I try to do my bit to alleviate the symptoms of this societal dysfunction, and I guess the causes too. That’s why this podcast exists. It’s why I tend to be painfully open about my struggles with mental illness - it’s good to talk, and it’s good to share. It’s also good to create. And I hope this podcast encourages people to create, and helps them do so. As per the core thesis of this podcast, I believe the act of creation is one of the most effective means of treatment and prevention of mental illness.
And one of the main reasons I think this is precisely because it helps relieve some of the pressure of this perma-hostile environment. The process at work that lead us to these unhealthy cycles are the same ones that can actually reprieve us from them. We can blame big business, technology, social media, celebrities, and capitalism for all of this, but the root of it is in your head, driven by complex machinery designed to keep us alive in a complex, peril-filled world. If you understand a little about that machinery, it might help you understand why these destructive cycles exist. It also gives us a clue about how to tackle them.
So as much as I’ve yapped on about the therapeutic value of the creative process on here, I’ve said very little about why I believe this to be the case. Therefore I’m going to delve a little into psychology, neuroscience, physiology and try to explain how this all fits together, why we get mentally ill and how creativity helps remedy and prevent this. I’ll put this in the context of other approaches to managing mental health, and I’ll try not to get too in the weeds. Because weeds there are. Lots of them.
Now, big disclaimer. I’m not a psychology, psychiatric or medical professional. I have informally studied these areas quite a bit in my quest to understand my own brain, but I’m far from an expert. Everything I say here should be taken with a level of caution, and should in no way be taken to constitute advice. That said, I’m going to try and be as accurate as possible. If any of this resonates, then please go do your own research, and/or consult a medical professional before taking any action. If you are the latter and you spot anything inaccurate or misleading in here, then feel free to drop me a line and let me know and I will endeavour to set things straight.
Right, enough of disclaimers, on with the show.
When we think about human mind, we think of it a computer, perhaps with a ghost in the machine called the soul, but we’re going to sidestep that debate for the moment. This computer takes in information about the world around us via our senses, decides how to react to whatever new information is coming in, and sends signals to the rest of our body to take some action. So when you round the corner on your way to the shop to pick up some milk and see a tiger malevolently staring you down, your brain tells your body to flee back from whence you came hoping frantically that someone more tasty-looking passes it’s eyeline before it give chase to you. A very logical course of action given the circumstances.
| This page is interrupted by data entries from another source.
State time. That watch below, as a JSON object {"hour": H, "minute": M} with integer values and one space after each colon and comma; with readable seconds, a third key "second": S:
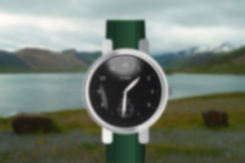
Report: {"hour": 1, "minute": 31}
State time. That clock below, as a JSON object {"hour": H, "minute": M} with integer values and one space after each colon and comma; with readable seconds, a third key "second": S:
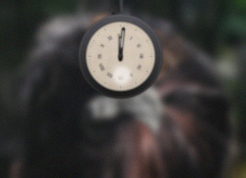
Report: {"hour": 12, "minute": 1}
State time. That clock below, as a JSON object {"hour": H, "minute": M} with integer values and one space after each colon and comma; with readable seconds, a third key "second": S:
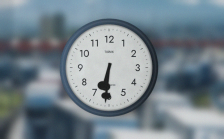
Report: {"hour": 6, "minute": 31}
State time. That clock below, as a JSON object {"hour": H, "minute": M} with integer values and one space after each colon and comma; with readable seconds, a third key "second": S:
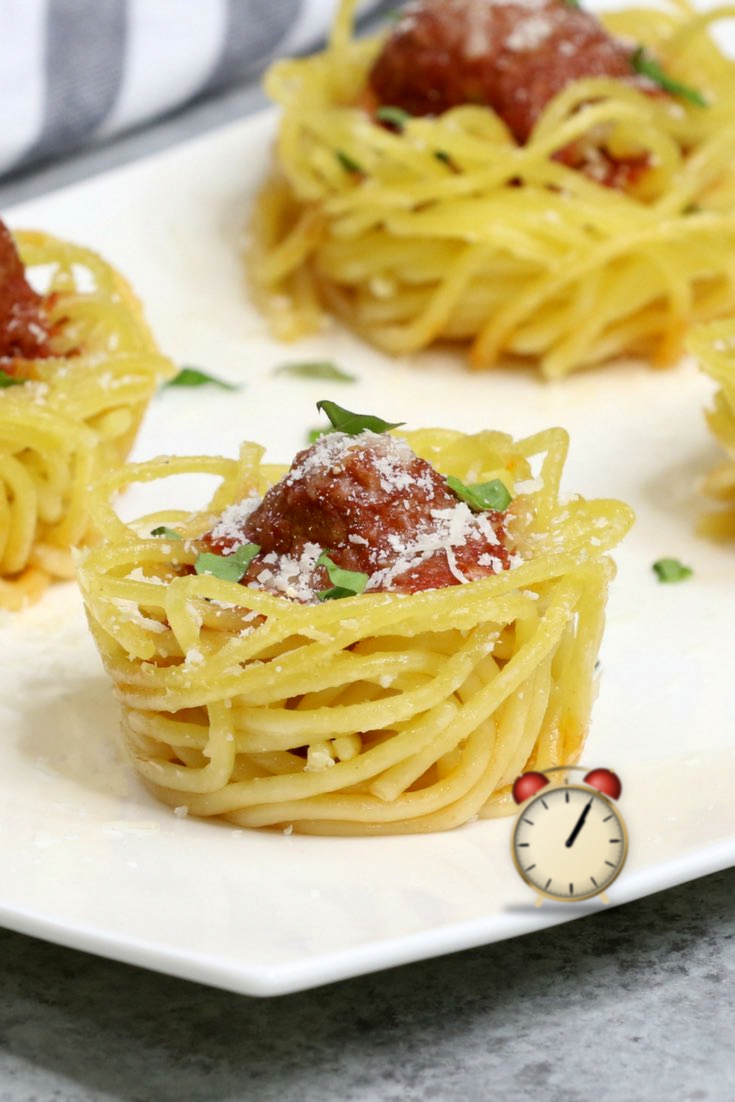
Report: {"hour": 1, "minute": 5}
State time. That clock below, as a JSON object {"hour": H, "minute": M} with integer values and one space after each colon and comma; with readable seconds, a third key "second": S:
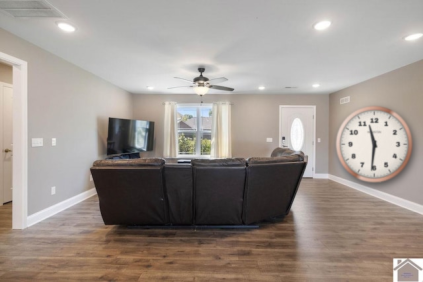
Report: {"hour": 11, "minute": 31}
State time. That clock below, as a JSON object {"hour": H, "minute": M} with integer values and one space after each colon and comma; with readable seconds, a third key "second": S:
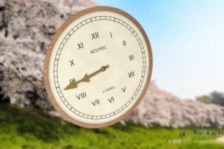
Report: {"hour": 8, "minute": 44}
On the other hand, especially when it comes to interactions with other humans, and to an extent, the animal kingdom, the experience of the brain’s functions appear fundamentally emotional and not like a computer at all. So when the rounding the same corner the next day you see Condescending Karen Almighty Gatekeeper of Taste and Decorum has spotted you and is traversing the road for today’s barrage of passive aggression, you feel suddenly panicked, especially since you left the house in your sofa clothes. Part of your brain is telling you to run away, just like when you spotted the tiger. Which isn’t so logical.
These two characterisations of the brain seem at odds - one one hand, mechanical and logical, on the other hand emotional and sometimes irrational. But these two aspects of the brain aren’t separate at all, they all part of the same set of processes, they’re just different aspects of the same machine. Think of it like, say, a camera, which, these days anyway, both takes photos and displays them. You can either think of them as separate functions or just part of the requisite functionality of the device.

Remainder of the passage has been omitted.